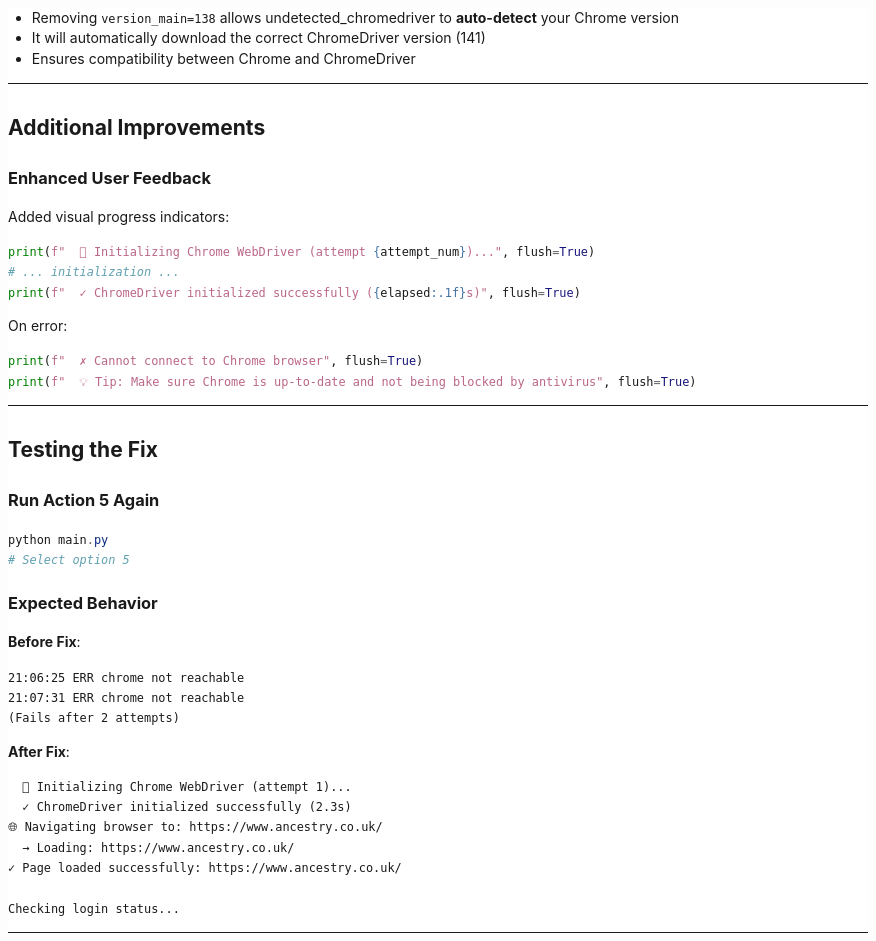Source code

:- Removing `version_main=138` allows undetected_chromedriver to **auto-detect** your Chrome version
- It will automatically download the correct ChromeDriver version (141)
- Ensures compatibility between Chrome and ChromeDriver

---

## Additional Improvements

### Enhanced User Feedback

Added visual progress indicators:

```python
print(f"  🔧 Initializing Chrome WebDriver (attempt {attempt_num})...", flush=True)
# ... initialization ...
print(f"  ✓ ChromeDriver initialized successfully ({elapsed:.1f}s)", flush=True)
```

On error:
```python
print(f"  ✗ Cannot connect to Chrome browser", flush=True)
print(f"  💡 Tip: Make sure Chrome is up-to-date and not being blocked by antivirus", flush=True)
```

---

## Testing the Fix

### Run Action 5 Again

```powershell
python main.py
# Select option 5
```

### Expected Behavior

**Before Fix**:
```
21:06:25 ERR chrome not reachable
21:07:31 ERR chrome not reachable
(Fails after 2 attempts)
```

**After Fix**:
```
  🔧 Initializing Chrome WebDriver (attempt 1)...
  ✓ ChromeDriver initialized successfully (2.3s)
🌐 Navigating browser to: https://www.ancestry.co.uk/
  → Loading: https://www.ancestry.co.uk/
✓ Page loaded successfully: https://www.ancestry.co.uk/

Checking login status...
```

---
● ● ● ●
_What the task asks_.
After removing the pictures, set down every record above exactly as it stands.

_Response below_.
Source code

:- Removing `version_main=138` allows undetected_chromedriver to **auto-detect** your Chrome version
- It will automatically download the correct ChromeDriver version (141)
- Ensures compatibility between Chrome and ChromeDriver

---

## Additional Improvements

### Enhanced User Feedback

Added visual progress indicators:

```python
print(f"  🔧 Initializing Chrome WebDriver (attempt {attempt_num})...", flush=True)
# ... initialization ...
print(f"  ✓ ChromeDriver initialized successfully ({elapsed:.1f}s)", flush=True)
```

On error:
```python
print(f"  ✗ Cannot connect to Chrome browser", flush=True)
print(f"  💡 Tip: Make sure Chrome is up-to-date and not being blocked by antivirus", flush=True)
```

---

## Testing the Fix

### Run Action 5 Again

```powershell
python main.py
# Select option 5
```

### Expected Behavior

**Before Fix**:
```
21:06:25 ERR chrome not reachable
21:07:31 ERR chrome not reachable
(Fails after 2 attempts)
```

**After Fix**:
```
  🔧 Initializing Chrome WebDriver (attempt 1)...
  ✓ ChromeDriver initialized successfully (2.3s)
🌐 Navigating browser to: https://www.ancestry.co.uk/
  → Loading: https://www.ancestry.co.uk/
✓ Page loaded successfully: https://www.ancestry.co.uk/

Checking login status...
```

---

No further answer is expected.